ソプラノ=レイチェル・ニコルズ(トーヴェ)

メゾ・ソプラノ=クラウディア・マーンケ(森鳩)
テノール=ユルゲン・ザッヒャー(道化師クラウス)

バリトン=ディートリヒ・ヘンシェル(農夫・語り)

合唱=新国立劇場合唱団(合唱指揮=三澤 洋史)

 

 カンブルランの読響常任指揮者の任期最後の公演シリーズの2回目はシェーンベルクの大作「グレの歌」。今年は大野和士都響、ジョナサン・ノット東響も演奏する。

 

 読響は18-16-14-12-10という巨大編成。金管、木管などの数もすごく、フルート8(ピッコロ持ち替え)、ホルン10(ワーグナーテューバ持ち替え)、トランペット6、トロンボーン7、ハープ4あたりが目に付く。打楽器も11種。総勢130人近いのではないだろうか。

 

 しかし、この大編成オーケストラがカンブルランの指揮のもと、一糸乱れぬ集中を見せた。緻密なカンブルランの指揮に100%応えた。まさにカンブルランの花道を飾るにふさわしい名演だった。

 

 ソリストも文句なし。特に森鳩のメゾ・ソプラノ、クラウディア・マーンケが抜きんでた。豊かで表現力も深い。農夫・語りのバリトン、ディートリヒ・ヘンシェルも風格があり、特に最後の語り(「アカザ氏にハタザオ夫人よ」)はネイティブならではの自然さと演技力が光っていた。

 

 トーヴェのソプラノ、レイチェル・ニコルズはトーヴェの最後の歌“あなたは私に愛の眼差しを向け”の最後、「私たちは幸福な接吻のうちに死に果てて、一つの微笑になって墓に入ってゆくのですから」で絶唱を聞かせた。

 

 ヴァルデマルのテノール、ロバート・ディーン・スミスは、出番も多く、常にオーケストラのトゥッティにさらされるため、声が打ち消される気の毒な面もあった。ただそれを割り引いても、ややパワーに欠けた。

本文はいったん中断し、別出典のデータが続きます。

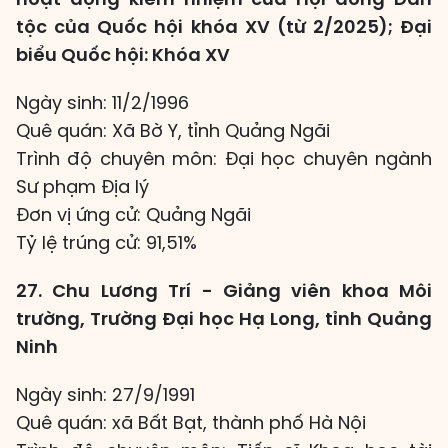
tộc của Quốc hội khóa XV (từ 2/2025); Đại
biểu Quốc hội: Khóa XV
Ngày sinh: 11/2/1996
Quê quán: Xã Bờ Y, tỉnh Quảng Ngãi
Trình độ chuyên môn: Đại học chuyên ngành
Sư phạm Địa lý
Đơn vị ứng cử: Quảng Ngãi
Tỷ lệ trúng cử: 91,51%
27. Chu Lương Trí - Giảng viên khoa Môi
trường, Trường Đại học Hạ Long, tỉnh Quảng
Ninh
Ngày sinh: 27/9/1991
Quê quán: xã Bất Bạt, thành phố Hà Nội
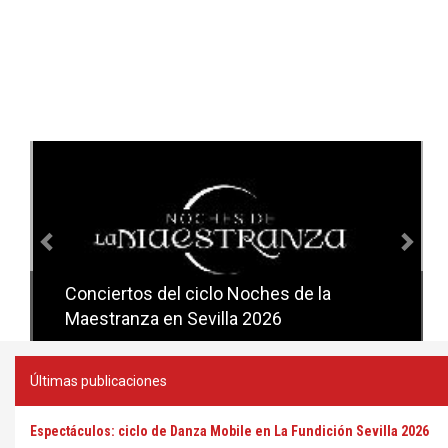
Anterior
Sig
Conciertos del ciclo Noches de la
Conciertos del ciclo Candlelight en
Maestranza en Sevilla 2026
Sevilla
Últimas publicaciones
Espectáculos: ciclo de Danza Mobile en La Fundición Sevilla 2026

 道化師クラウスのテノール、ユルゲン・ザッヒャーは一度だけの出番“奇妙な水中の鳥はウナギ”でデモーニッシュだが少し滑稽な味を良く出していた。

 

 新国立劇場合唱団は男声75人女声43人前後の陣容。男声合唱による“雄鳥が頭をもたげ今にも朝を告げようとしている”で半音階和声の弱音による美しいコーラスを聞かせた。

 

 最も感動的に盛り上がったのは最後に初めて登場する混声合唱と大オーケストラの総奏による“見よ太陽を!”の大団円。ハ長調、8声による太陽賛歌はすべての恩讐を太陽の光で包み込み解き放った。

カンブルランは読響との別れを惜しむかのように、最後の音を長く保った。